Women run around madly during the holidays, cooking and decorating everything in sight with goo-gaws and what-not’s, even Fido and Fluffy aren’t spared. There was a reason Martha Stewart was hated by so many women, she gave the appearance that she did everything herself and did it effortlessly. The alternative to the DIY frenzy is to grab a Martini, surrender your glue gun and load up on pre-made holiday decorations, candy and costumes at the local Big Box store.
I love Martha Stewart Living as much as the next crazy cat lady with a glue gun, but like many who gave up attempting to emulate the glue gun Goddess gave up trying to keep up and surrendered to mass market goods.
A search through the Sunday circular for coupons, found full-page ads featuring Waggin’ Train treats for your trick-or-treaters of the four-legged variety. A Purina Howl-oween ad encouraging pet parents to load up Fido’s plastic pumpkin with Purina brand pet treats imported from China.

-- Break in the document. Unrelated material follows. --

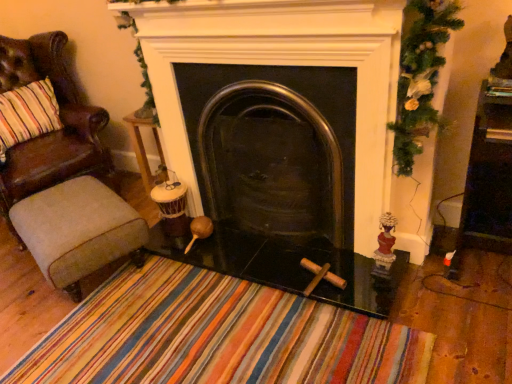
Find the location of `vacant space situated above transparent glass table at center (from a real-world perspective)`. vacant space situated above transparent glass table at center (from a real-world perspective) is located at coordinates (274, 233).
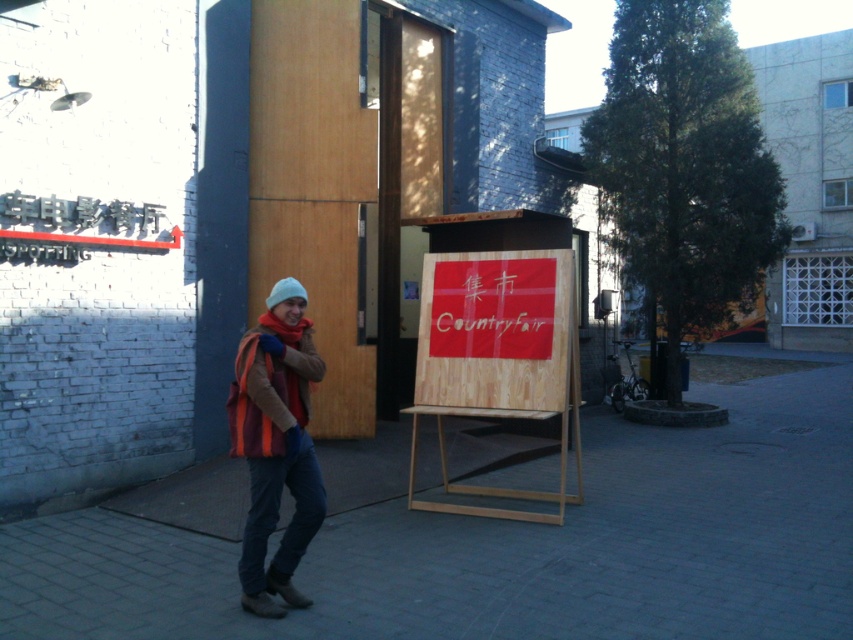
You are a fashion designer observing a pedestrian in an urban setting. You notice the knitted woolen hat at center and the brown suede jacket at center. Which clothing item is located to the right of the other?

The knitted woolen hat at center is positioned on the right side of brown suede jacket at center.

You are a delivery person who needs to deliver a package to the address marked by the red arrow on the white brick wall. You are currently standing at the brown suede jacket at center. Which direction should you move to reach the brick pavement at center, which is part of the path leading to the wall?

The brick pavement at center is to the right of the brown suede jacket at center, so you should move to your right to reach the brick pavement at center and proceed towards the wall.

I don’t know if Martha ever meant to be an environmental green icon with a glue gun, but she certainly succeeded in not only making most women feel utterly useless and incompetent, but she did do one good thing: Martha was the original chic up-cycler, the Queen of recycling. She taught American women how to make stuff themselves from shit around the house and in your garden.

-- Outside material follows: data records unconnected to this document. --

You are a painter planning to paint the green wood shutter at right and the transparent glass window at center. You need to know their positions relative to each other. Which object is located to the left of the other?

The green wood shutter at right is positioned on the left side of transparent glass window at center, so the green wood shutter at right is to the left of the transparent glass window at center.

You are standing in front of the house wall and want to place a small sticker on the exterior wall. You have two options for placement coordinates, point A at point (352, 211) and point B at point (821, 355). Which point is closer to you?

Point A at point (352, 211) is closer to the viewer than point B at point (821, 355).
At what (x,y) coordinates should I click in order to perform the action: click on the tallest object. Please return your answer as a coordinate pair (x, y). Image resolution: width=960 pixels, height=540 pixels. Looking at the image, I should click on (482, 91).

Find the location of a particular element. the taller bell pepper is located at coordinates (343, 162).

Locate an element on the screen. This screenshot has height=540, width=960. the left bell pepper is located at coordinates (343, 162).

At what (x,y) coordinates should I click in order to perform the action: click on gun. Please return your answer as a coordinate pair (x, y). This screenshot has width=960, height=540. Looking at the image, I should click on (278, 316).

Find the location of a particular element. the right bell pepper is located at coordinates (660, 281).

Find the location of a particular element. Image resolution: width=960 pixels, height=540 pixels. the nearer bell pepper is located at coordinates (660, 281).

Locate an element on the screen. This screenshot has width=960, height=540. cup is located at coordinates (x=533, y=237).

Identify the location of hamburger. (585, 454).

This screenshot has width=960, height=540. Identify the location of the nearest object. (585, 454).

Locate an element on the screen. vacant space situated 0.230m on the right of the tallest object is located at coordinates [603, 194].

When I see the garbage for sale, the cheap plastic, the trinkets, for sale I could cry. Not just because of the aesthetics, which truly are enough to give anyone a Hellish nightmare, but that nearly all of it, including the pet treats, are all imported from a country where labor is dirt cheap and corners can and usually are cut.

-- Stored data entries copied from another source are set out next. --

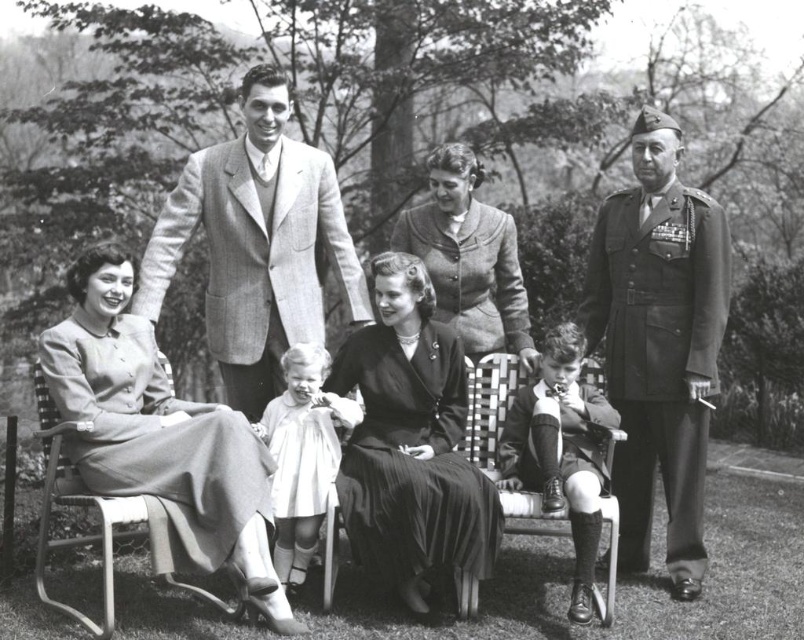
You are a fashion designer analyzing this historical photograph. You notice a point at coordinates (256,243). What object in the image is associated with this coordinate?

The point at coordinates (256,243) corresponds to the smooth wool suit at center.

You are a tailor observing the family gathering in the image. You need to determine which garment requires more fabric for alterations between the smooth wool suit at center and the matte black dress at center. Based on their widths, which one would need more fabric?

The smooth wool suit at center has a greater width than the matte black dress at center, so it would require more fabric for alterations.

You are a tailor observing the family gathering in the photograph. You need to determine which of the two suits, the smooth wool suit at center or the smooth woolen suit at lower center, requires more fabric for alterations. Based on their sizes, which one would need more fabric?

The smooth wool suit at center is bigger than the smooth woolen suit at lower center, so it would require more fabric for alterations.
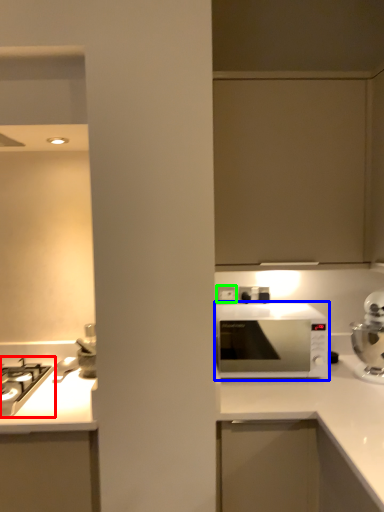
Question: Considering the real-world distances, which object is closest to gas stove (highlighted by a red box)? microwave oven (highlighted by a blue box) or electric outlet (highlighted by a green box).

Choices:
 (A) microwave oven
 (B) electric outlet

Answer: (B)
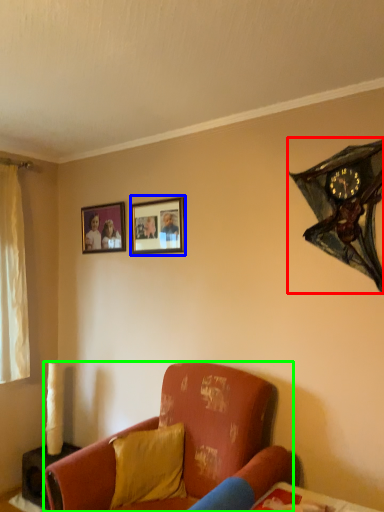
Question: Estimate the real-world distances between objects in this image. Which object is farther from clock (highlighted by a red box), picture frame (highlighted by a blue box) or studio couch (highlighted by a green box)?

Choices:
 (A) picture frame
 (B) studio couch

Answer: (B)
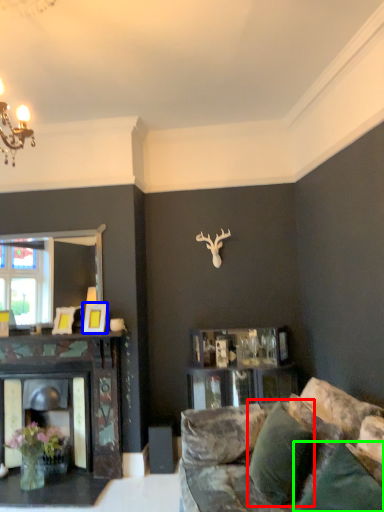
Question: Which is farther away from pillow (highlighted by a red box)? picture frame (highlighted by a blue box) or pillow (highlighted by a green box)?

Choices:
 (A) picture frame
 (B) pillow

Answer: (A)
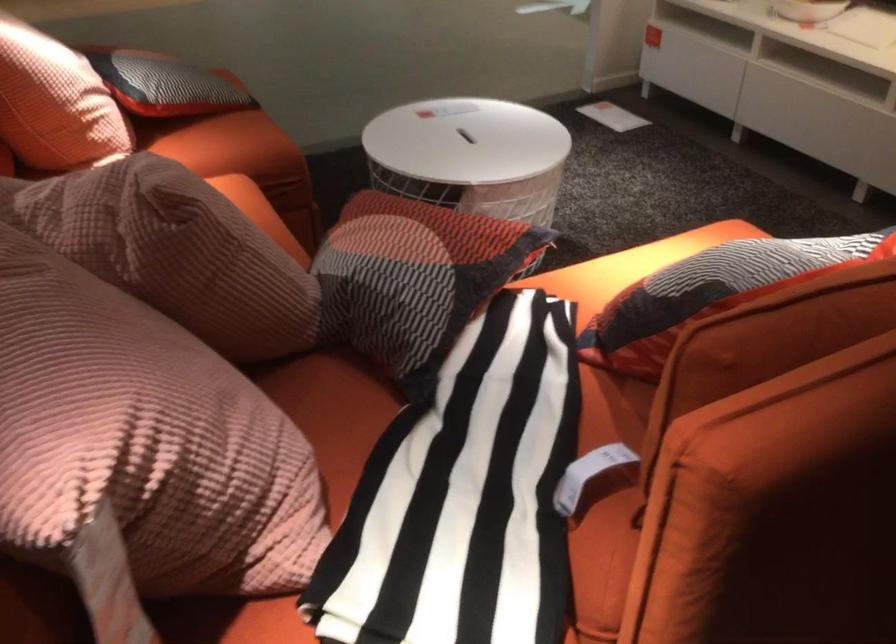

The health and safety of all Americans rests on a fragile footing. I shudder at the horror of innocent animals and children made sick year after year by tainted goods. Dangerous goods, poisonous goods.
Let’s face it, the FDA cannot protect us, the volume of imports is too immense and each year it grows. Like the Blob, it destroys everything in its path, pets, people, and ultimately – the planet.
The horror show is not just in movie theaters any more, it’s coming to a home near you; Another Walmart, another Target, another Dollar General. And that, my dears, truly is a freak show.